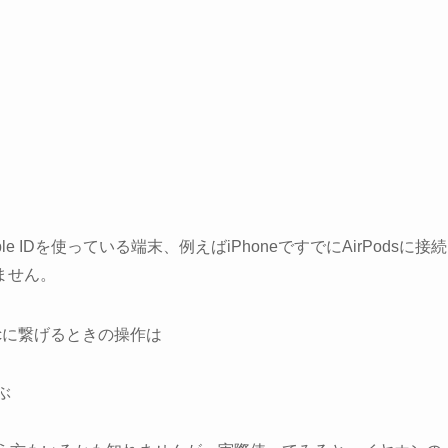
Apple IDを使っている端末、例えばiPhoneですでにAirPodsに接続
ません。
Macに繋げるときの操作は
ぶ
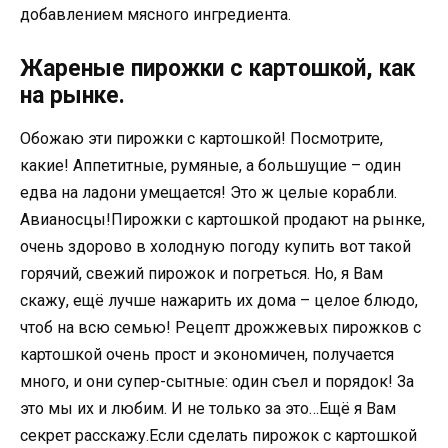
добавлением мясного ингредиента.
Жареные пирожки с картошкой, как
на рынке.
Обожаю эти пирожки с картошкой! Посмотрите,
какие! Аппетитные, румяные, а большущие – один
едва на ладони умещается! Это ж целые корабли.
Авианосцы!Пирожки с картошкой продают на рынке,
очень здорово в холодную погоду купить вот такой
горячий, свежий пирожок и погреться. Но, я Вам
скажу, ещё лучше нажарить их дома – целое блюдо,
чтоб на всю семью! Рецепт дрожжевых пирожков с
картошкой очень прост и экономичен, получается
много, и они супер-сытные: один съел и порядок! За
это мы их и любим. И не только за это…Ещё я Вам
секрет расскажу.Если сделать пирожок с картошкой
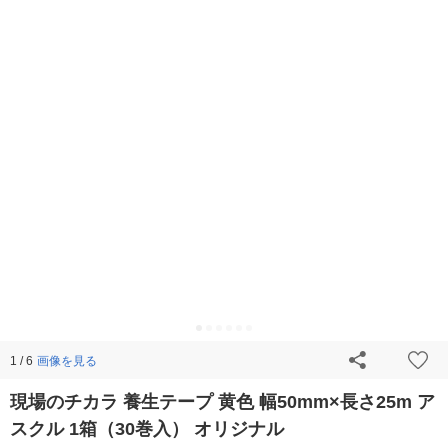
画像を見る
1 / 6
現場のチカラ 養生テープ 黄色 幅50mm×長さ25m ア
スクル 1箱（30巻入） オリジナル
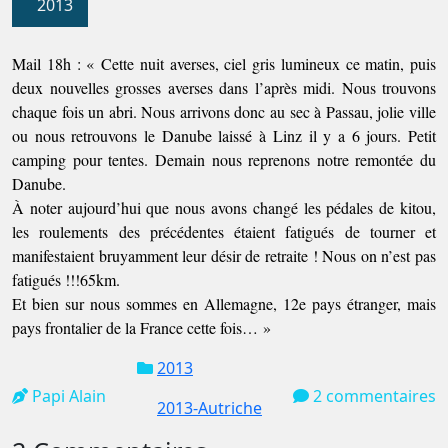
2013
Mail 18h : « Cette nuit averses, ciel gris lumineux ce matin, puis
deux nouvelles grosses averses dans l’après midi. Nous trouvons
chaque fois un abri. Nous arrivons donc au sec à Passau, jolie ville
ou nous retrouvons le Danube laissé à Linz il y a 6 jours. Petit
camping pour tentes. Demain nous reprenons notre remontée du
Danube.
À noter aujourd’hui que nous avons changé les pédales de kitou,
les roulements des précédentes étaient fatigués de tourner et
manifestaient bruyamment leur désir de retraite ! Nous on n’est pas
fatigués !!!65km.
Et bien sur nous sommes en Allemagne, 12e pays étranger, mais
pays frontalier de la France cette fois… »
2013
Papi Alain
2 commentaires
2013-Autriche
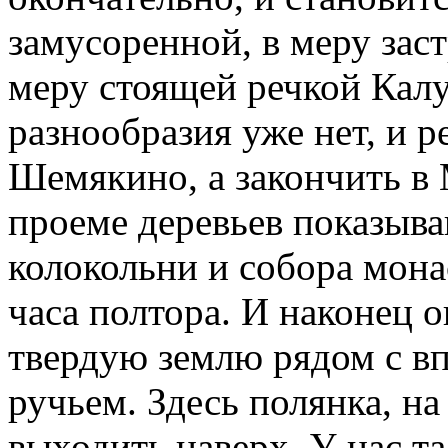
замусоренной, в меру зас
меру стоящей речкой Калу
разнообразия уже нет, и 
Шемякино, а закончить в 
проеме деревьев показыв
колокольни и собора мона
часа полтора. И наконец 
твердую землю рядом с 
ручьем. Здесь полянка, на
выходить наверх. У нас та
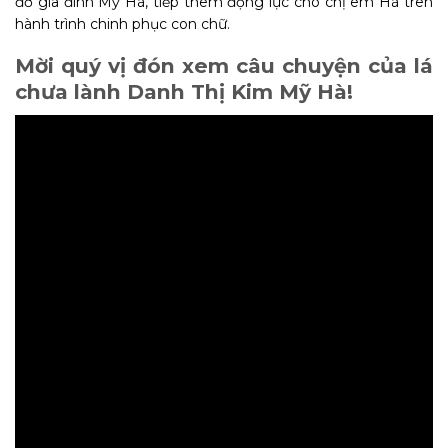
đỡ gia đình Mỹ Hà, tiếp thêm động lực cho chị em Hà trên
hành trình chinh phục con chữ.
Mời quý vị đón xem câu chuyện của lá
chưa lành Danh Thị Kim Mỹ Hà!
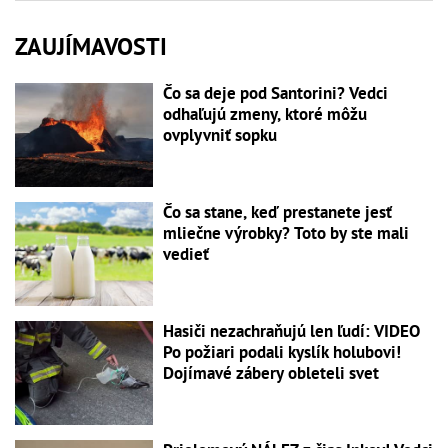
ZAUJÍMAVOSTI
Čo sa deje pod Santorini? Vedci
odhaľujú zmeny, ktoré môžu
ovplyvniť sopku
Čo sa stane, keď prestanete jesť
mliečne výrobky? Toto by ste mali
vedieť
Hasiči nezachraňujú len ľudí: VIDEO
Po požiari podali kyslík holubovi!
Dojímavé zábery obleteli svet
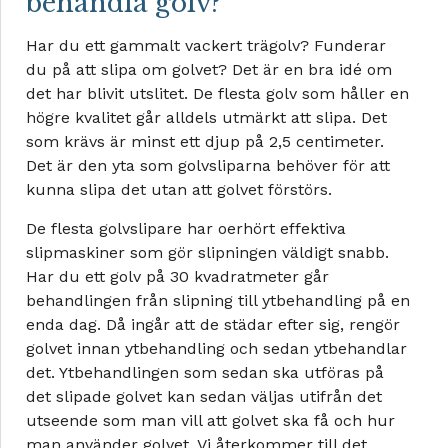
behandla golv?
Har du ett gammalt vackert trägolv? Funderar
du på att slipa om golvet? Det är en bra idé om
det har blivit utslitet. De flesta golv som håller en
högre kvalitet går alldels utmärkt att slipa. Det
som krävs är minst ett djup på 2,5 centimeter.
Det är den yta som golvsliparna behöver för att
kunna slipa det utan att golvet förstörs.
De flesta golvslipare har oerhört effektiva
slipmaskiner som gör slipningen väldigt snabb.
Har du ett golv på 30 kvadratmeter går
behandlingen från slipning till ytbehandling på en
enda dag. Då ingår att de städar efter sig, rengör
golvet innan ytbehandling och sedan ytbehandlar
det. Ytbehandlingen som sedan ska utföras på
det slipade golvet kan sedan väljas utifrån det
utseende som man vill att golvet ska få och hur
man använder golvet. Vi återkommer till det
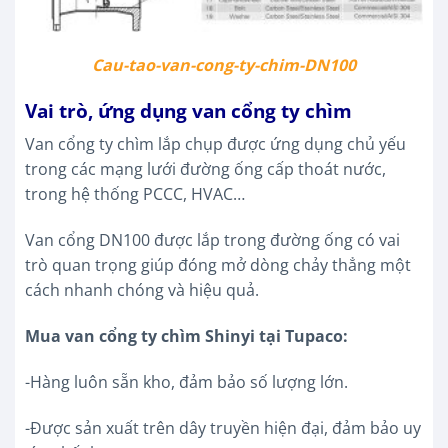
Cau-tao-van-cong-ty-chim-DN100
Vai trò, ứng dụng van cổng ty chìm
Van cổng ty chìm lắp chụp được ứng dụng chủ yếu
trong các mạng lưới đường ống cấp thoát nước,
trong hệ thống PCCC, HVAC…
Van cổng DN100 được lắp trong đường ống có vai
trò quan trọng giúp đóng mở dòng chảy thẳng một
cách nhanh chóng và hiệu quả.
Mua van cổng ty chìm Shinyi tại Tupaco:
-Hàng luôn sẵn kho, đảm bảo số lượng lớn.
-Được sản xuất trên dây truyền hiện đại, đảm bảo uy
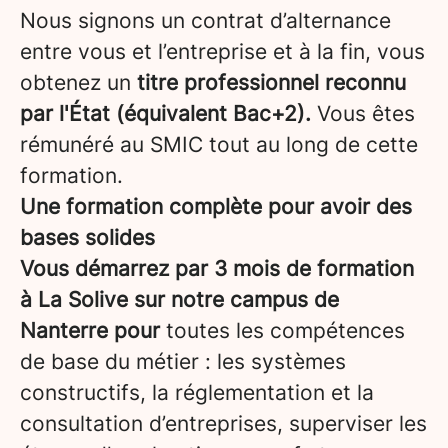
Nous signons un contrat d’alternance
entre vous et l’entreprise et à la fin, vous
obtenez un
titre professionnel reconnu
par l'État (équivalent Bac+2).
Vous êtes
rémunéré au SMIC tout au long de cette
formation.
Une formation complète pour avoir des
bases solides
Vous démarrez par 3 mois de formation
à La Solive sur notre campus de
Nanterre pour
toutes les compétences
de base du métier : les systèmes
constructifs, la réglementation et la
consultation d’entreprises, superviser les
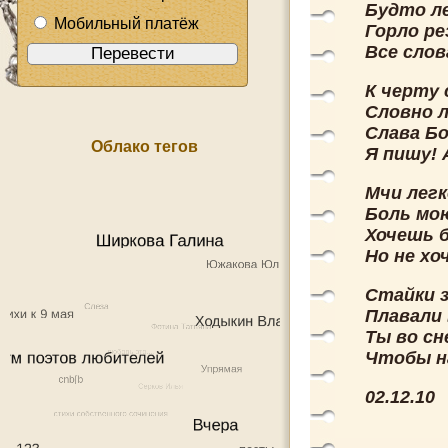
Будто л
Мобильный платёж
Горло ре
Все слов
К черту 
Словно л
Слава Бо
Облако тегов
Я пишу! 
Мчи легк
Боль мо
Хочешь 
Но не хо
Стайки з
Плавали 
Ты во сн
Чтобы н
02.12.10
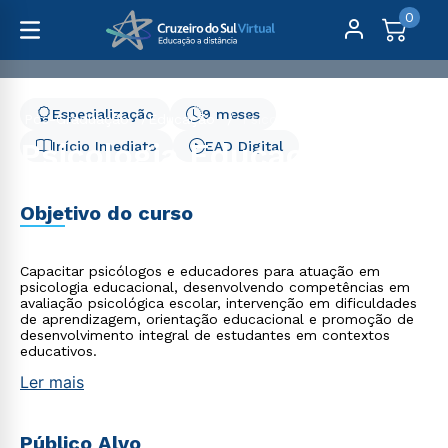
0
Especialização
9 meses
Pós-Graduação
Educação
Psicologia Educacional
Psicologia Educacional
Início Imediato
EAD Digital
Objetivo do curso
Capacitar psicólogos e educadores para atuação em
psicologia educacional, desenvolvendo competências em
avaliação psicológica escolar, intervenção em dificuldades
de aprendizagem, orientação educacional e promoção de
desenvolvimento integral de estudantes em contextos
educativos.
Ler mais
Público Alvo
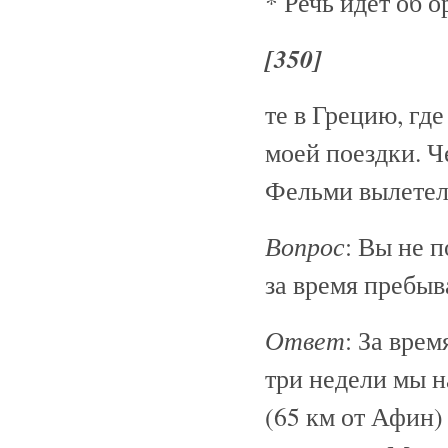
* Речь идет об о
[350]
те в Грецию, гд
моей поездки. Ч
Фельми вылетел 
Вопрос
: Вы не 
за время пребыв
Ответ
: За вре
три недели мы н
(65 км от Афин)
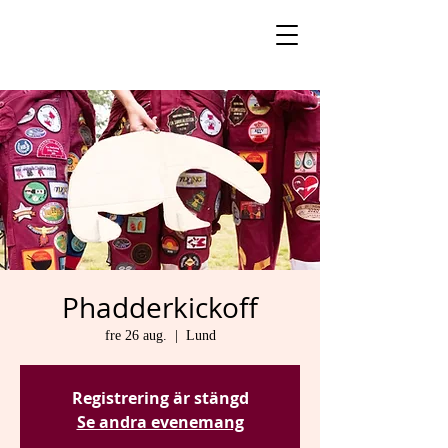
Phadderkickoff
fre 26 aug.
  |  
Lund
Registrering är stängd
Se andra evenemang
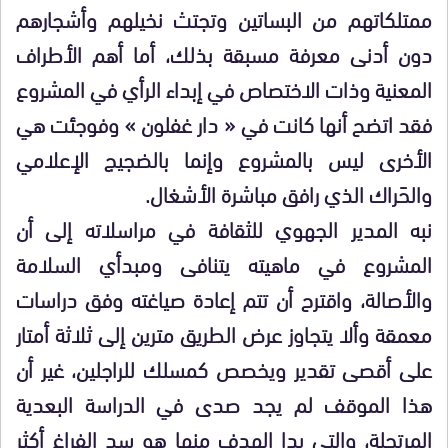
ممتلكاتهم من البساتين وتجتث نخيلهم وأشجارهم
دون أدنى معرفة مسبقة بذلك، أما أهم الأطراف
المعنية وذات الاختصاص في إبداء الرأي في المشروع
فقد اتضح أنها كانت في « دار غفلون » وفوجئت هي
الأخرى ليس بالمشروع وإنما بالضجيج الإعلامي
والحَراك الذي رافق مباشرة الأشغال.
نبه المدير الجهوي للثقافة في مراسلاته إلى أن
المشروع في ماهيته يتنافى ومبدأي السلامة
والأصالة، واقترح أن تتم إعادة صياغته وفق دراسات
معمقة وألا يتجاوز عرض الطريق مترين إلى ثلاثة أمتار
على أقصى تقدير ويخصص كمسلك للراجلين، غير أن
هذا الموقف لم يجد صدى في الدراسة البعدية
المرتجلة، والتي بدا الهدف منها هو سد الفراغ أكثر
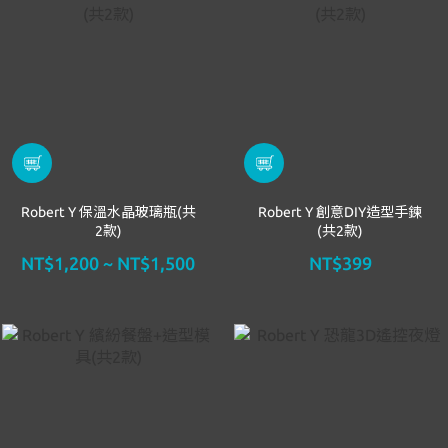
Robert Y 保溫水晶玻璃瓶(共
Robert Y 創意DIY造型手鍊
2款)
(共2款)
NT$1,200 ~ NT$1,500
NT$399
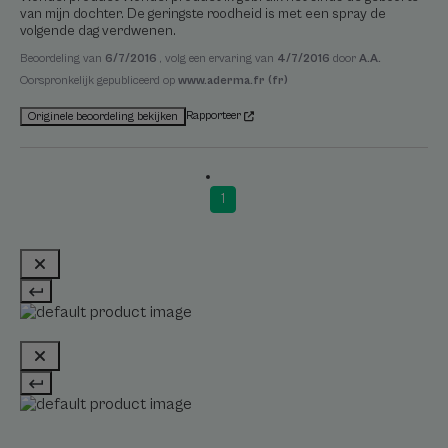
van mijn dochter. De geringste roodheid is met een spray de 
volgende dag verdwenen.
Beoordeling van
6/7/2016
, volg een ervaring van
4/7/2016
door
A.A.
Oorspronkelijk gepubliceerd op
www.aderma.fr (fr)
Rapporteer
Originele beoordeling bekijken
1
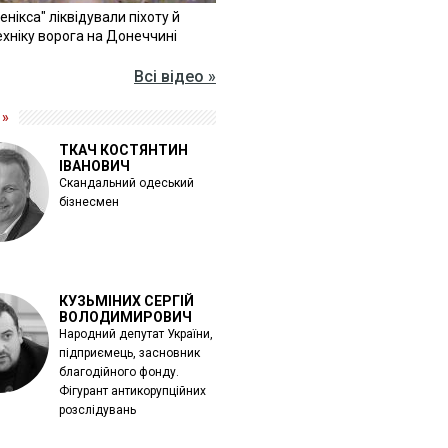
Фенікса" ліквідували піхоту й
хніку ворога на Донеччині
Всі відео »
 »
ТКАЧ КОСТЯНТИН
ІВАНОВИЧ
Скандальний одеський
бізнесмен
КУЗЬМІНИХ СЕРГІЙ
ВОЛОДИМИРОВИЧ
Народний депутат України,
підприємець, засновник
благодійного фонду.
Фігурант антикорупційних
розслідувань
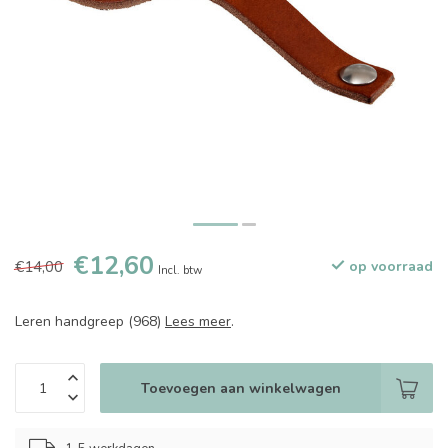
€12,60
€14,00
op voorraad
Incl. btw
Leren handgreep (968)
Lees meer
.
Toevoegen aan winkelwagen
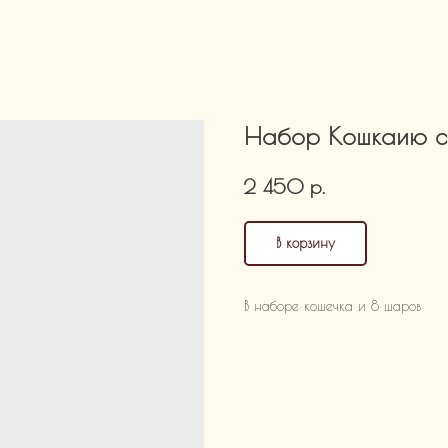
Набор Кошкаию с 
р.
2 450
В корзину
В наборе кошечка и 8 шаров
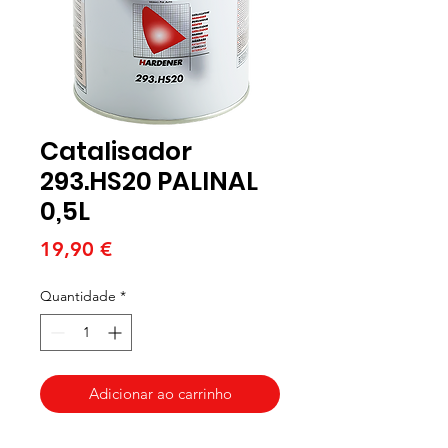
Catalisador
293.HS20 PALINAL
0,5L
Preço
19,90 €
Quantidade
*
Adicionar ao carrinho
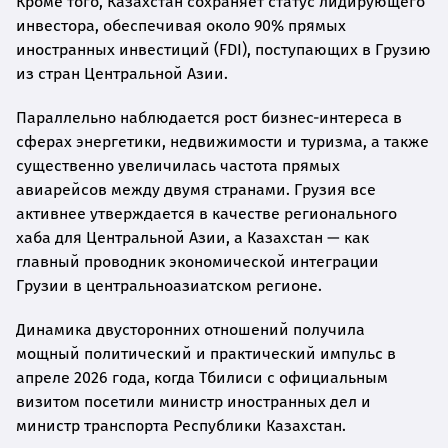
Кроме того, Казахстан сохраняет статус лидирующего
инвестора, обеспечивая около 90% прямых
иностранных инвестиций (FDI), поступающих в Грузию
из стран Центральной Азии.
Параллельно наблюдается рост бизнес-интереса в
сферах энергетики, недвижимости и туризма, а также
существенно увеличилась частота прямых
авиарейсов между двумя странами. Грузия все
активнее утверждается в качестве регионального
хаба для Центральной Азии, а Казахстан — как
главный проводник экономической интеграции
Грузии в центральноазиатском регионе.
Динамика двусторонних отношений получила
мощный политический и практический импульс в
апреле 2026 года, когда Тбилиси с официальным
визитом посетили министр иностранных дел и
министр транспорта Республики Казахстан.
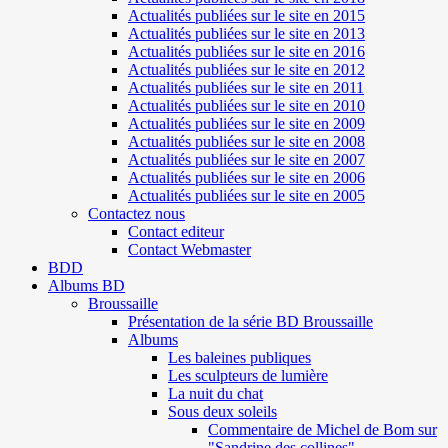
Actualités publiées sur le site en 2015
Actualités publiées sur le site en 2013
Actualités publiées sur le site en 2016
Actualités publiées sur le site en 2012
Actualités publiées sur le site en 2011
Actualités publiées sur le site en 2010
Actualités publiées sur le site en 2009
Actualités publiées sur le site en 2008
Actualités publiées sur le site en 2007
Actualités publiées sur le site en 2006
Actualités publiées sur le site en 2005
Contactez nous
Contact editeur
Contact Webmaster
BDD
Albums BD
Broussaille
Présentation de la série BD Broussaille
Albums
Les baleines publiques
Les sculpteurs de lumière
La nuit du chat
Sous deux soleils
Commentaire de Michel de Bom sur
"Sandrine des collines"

__Instructions to follow__: Your task is to transcribe the line containing "Actualités publiées sur le site en 2010" and every line after it, through the last line of the data, exactly as written and with nothing more.

__Answer space__:
Actualités publiées sur le site en 2010
Actualités publiées sur le site en 2009
Actualités publiées sur le site en 2008
Actualités publiées sur le site en 2007
Actualités publiées sur le site en 2006
Actualités publiées sur le site en 2005
Contactez nous
Contact editeur
Contact Webmaster
BDD
Albums BD
Broussaille
Présentation de la série BD Broussaille
Albums
Les baleines publiques
Les sculpteurs de lumière
La nuit du chat
Sous deux soleils
Commentaire de Michel de Bom sur
"Sandrine des collines"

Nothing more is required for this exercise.